*** Dataset excerpts Section Begins ***

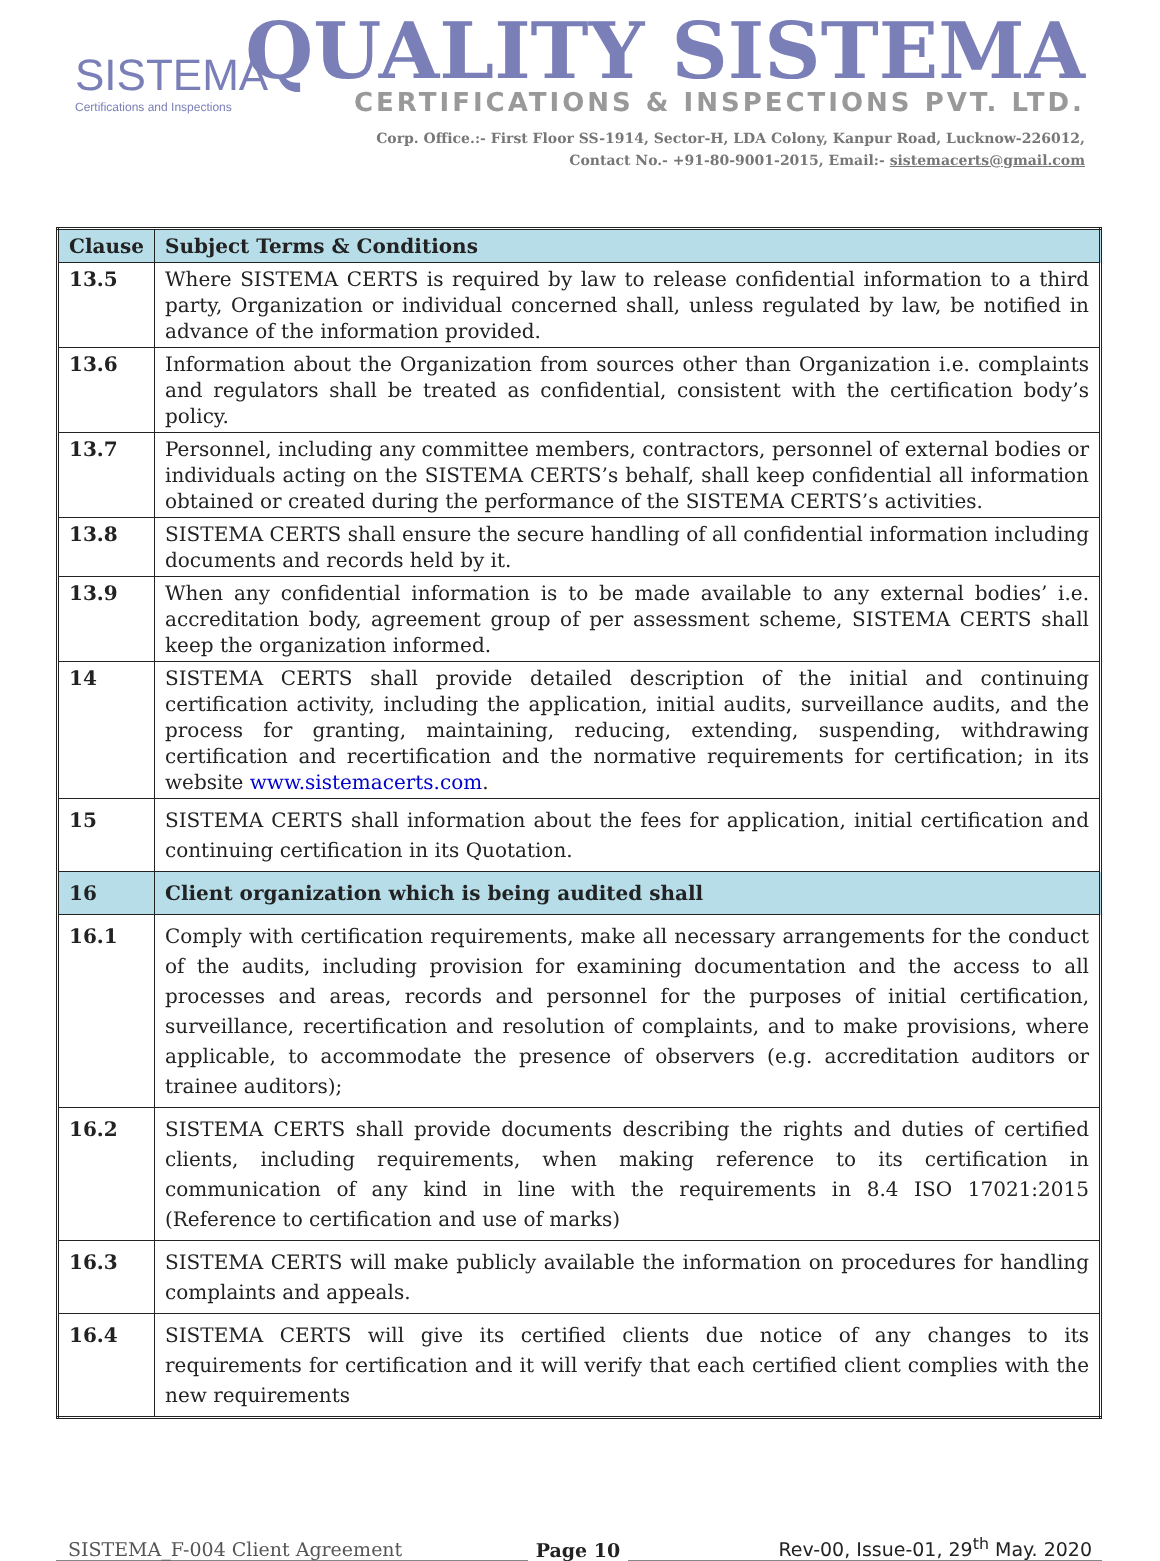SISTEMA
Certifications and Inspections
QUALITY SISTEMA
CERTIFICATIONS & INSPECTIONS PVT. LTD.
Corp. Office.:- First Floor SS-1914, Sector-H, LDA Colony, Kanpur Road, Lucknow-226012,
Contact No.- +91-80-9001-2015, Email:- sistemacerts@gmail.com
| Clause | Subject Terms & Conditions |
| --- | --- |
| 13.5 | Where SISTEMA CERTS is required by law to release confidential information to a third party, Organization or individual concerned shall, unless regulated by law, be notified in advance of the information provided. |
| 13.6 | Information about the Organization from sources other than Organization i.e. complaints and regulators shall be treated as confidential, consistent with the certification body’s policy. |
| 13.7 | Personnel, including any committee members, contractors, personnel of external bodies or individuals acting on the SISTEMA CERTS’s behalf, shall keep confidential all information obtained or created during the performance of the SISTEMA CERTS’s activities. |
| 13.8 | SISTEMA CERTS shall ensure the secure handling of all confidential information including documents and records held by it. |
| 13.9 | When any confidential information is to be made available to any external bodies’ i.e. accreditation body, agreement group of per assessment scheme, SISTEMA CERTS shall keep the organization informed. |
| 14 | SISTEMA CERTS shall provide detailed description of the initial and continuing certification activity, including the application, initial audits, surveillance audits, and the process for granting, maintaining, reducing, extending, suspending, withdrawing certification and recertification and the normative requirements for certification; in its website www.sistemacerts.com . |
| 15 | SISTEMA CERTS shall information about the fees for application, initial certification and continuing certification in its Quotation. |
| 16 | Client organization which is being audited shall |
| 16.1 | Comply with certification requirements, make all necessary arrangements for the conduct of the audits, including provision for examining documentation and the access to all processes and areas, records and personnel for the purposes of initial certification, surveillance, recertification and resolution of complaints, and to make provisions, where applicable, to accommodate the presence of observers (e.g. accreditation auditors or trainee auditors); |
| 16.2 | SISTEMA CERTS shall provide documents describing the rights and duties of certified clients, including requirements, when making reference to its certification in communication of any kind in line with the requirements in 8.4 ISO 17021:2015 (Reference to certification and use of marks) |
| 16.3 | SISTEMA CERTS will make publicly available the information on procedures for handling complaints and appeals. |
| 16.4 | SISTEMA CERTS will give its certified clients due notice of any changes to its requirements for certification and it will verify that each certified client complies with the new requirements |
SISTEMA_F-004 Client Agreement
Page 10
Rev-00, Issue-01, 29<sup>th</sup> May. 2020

*** Dataset excerpts Section Ends ***
*** Dataset excerpts Section Begins ***

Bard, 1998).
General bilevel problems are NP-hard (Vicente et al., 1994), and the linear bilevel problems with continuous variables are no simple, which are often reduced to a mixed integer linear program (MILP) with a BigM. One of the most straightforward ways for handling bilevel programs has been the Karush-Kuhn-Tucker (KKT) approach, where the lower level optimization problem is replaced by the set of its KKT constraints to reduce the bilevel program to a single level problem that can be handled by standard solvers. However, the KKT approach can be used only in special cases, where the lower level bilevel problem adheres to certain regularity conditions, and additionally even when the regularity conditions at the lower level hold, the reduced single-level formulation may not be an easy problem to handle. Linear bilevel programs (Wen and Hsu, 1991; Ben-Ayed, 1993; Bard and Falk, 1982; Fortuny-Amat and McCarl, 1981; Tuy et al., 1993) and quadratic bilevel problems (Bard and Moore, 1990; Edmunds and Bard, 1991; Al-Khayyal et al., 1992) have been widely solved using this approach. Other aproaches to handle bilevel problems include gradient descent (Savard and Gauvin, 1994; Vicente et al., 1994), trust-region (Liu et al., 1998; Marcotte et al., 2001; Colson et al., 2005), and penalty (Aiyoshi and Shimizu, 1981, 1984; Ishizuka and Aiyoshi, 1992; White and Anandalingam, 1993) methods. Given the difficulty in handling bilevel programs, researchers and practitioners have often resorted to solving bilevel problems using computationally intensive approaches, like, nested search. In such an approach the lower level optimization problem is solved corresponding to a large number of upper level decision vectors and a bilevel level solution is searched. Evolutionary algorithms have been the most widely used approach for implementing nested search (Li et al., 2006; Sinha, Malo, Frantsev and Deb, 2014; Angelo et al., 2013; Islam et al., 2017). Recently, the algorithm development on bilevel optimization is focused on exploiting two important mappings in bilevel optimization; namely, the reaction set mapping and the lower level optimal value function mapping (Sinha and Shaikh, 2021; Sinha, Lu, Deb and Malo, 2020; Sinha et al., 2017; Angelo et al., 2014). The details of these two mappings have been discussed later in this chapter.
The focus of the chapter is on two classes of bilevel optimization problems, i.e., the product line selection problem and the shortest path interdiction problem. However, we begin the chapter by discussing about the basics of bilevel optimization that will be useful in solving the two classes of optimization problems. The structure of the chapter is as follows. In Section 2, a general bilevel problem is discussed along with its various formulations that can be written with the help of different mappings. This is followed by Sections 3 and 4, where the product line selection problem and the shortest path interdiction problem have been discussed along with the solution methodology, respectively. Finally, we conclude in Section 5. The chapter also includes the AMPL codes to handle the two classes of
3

*** Dataset excerpts Section Ends ***
*** Dataset excerpts Section Begins ***

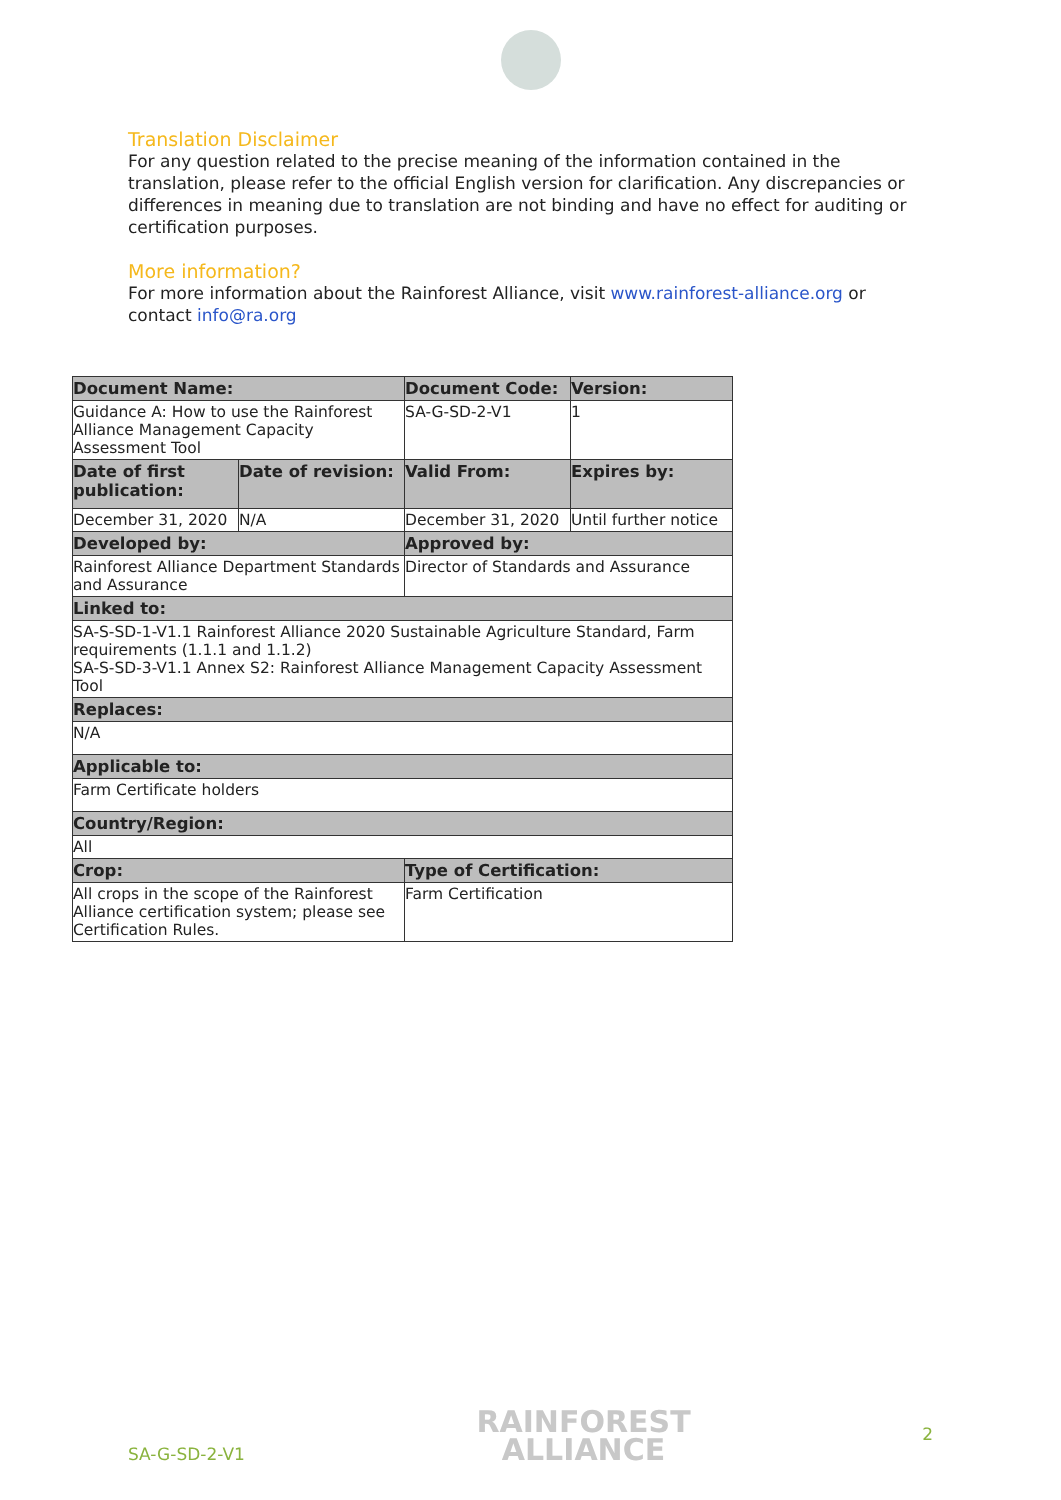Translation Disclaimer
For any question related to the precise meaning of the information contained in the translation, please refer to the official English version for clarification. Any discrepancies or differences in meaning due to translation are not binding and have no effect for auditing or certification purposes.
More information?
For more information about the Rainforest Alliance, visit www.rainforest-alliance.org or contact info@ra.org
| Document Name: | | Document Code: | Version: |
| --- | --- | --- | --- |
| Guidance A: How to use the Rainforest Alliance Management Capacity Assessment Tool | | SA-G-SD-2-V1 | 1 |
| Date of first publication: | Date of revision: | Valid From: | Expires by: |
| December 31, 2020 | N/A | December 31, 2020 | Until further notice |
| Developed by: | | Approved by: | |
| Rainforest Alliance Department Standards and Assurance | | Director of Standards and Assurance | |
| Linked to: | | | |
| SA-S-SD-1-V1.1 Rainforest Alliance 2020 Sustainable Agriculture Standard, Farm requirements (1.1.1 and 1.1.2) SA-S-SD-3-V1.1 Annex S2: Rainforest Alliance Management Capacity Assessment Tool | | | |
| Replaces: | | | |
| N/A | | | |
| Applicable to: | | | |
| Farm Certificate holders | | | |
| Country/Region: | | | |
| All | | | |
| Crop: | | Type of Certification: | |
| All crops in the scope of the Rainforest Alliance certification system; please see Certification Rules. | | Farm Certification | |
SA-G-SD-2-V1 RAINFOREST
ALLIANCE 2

*** Dataset excerpts Section Ends ***

**Exercise**
From the entries above, write out only the lines starting at the line that holds "body’s policy. |" and ending at the line that holds "held by it. |", keeping both and matching them exactly.

**Reply**
| 13.6 | Information about the Organization from sources other than Organization i.e. complaints and regulators shall be treated as confidential, consistent with the certification body’s policy. |
| 13.7 | Personnel, including any committee members, contractors, personnel of external bodies or individuals acting on the SISTEMA CERTS’s behalf, shall keep confidential all information obtained or created during the performance of the SISTEMA CERTS’s activities. |
| 13.8 | SISTEMA CERTS shall ensure the secure handling of all confidential information including documents and records held by it. |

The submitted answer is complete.